Wildfires and Swimming Pools

Unfortunately, wildfires happen year after year. If you have wildfires in your region, the soot and smoke in the air can leave ash in your pool creating a perfect environment for chemical inefficiencies and stress on equipment. As a rule of thumb, if you can smell smoke or see a haze in the sky, it’s getting into your swimming pool too.

If ash gets in your pool, this debris either needs to be filtered or vacuumed out of the pool. There are no shortcuts to this, as physically cleaning the pool will be the best way to get large particles out of the water. Furthermore, fire debris can contain organic carbon, phosphorus, and nitrogen.  These can potentially create a phosphate and a nitrate problem for your pools. Phosphates and nitrates can create massive chlorine demand.  Ash will also tend to be more alkaline, which can cause the pH of the water to increase. This debris is great for gardening, but not for our pools.

As a result, wildfires near swimming pools lead to an abundance of algae’s favorite nutrients (eutrophication) in swimming pools. It’s best to address ash directly, rather than hoping chlorine can handle it–because it cannot.

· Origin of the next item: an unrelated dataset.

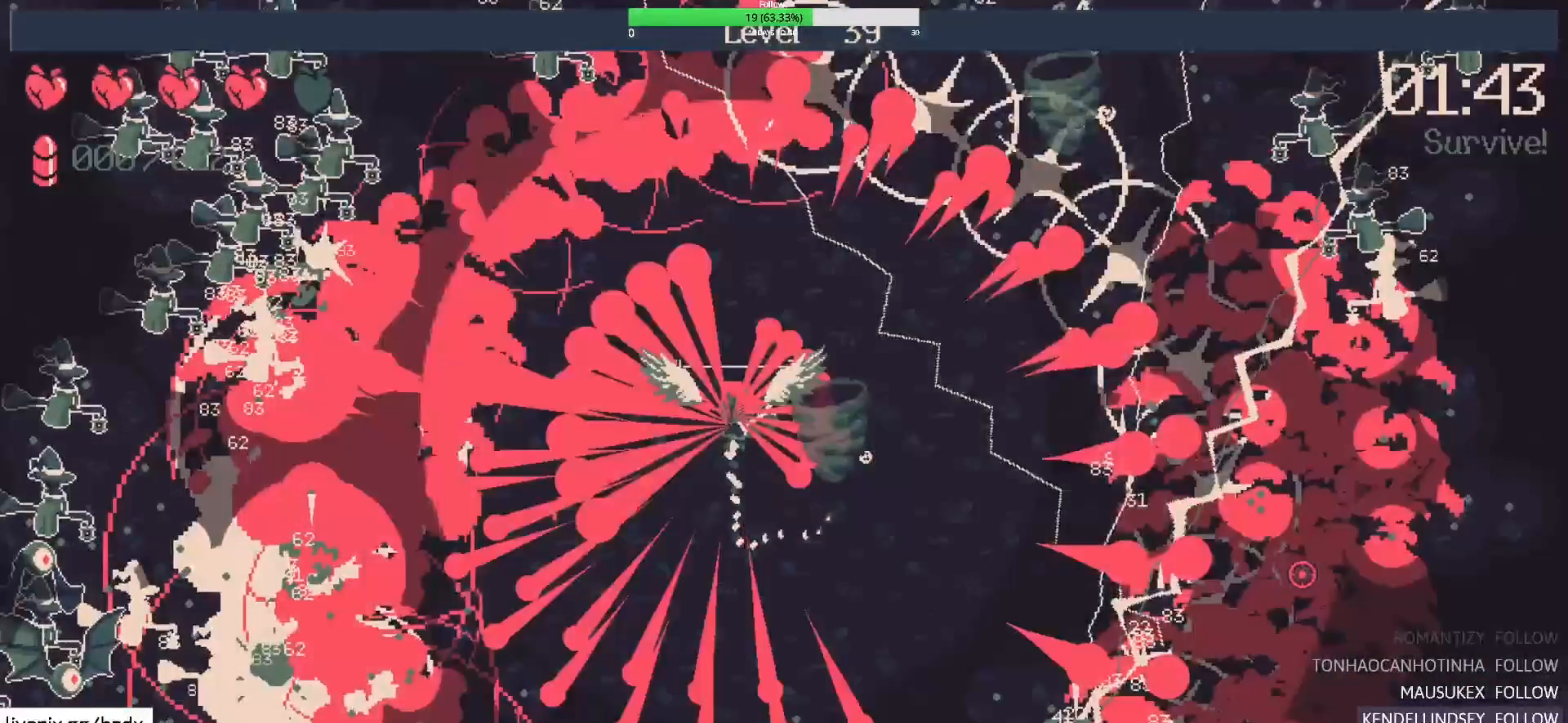
{"keys": [], "mouse": [], "events": []}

  1. Use a net to remove as much physical debris as you can. Pollen, ash, and other small debris are likely to go through the net and not be captured, and that is to be expected. Just remove what you can.
  2. Clean out the skimmer baskets.
  3. Once physical debris is out of the pool, purge with CV-600 or CV-700 (32 fl.oz./10,000 gallons) and PR-10,000 (8-16 oz./10,000 gallons), if your pool has not already been purged and maintained with enzymes this season.
    • If your pool has been maintained using enzymes already this season, your pool should be prepared to handle ash. Just increase the weekly maintenance dose as needed during wildfire season.
  4. Spray/broadcast CE-Clarifier (1 fl.oz./10,000 gallons) across the surface of the pool to accelerate particle filtration.

Filtering and vacuuming the pool will dramatically improve any chemical treatment you follow it up with. We strongly advise against any shortcuts to actually cleaning the pool. We also suggest cleaning the deck around the pool, perhaps with a garden hose to clear debris off the deck that may otherwise find its way into the pool after you leave.

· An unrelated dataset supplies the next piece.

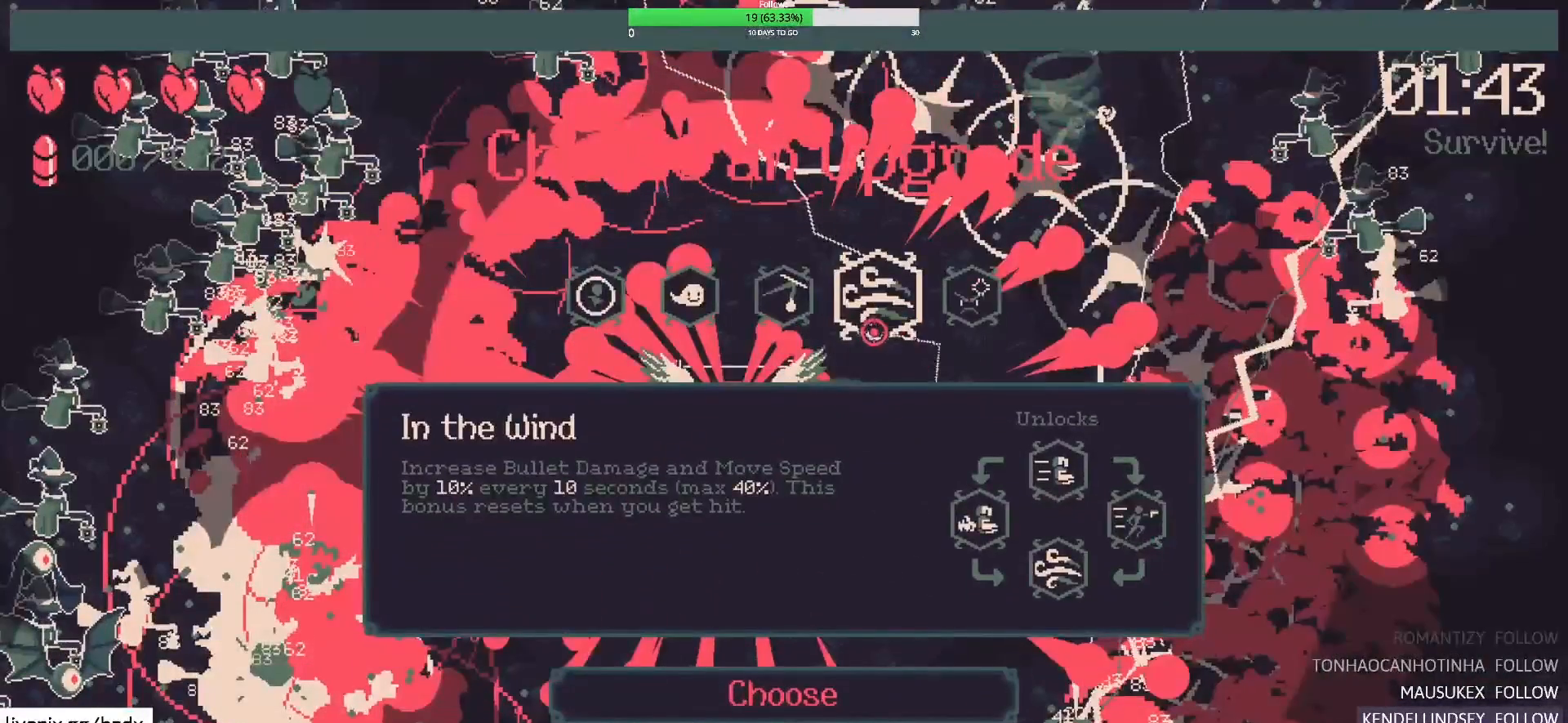
{"keys": [], "mouse": [], "events": []}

Just because you’re not in the direct line of danger does not mean your pool is not being affected. In the case of an otherwise clean looking pool, we suggest testing water for phosphates and nitrates anyway. These things may go unseen but can impact your pool chemistry. We suggest you err to the side of caution and test your water for these micronutrients.

Good luck out there, and if the blaze is headed your way, don’t wait…be safe and evacuate.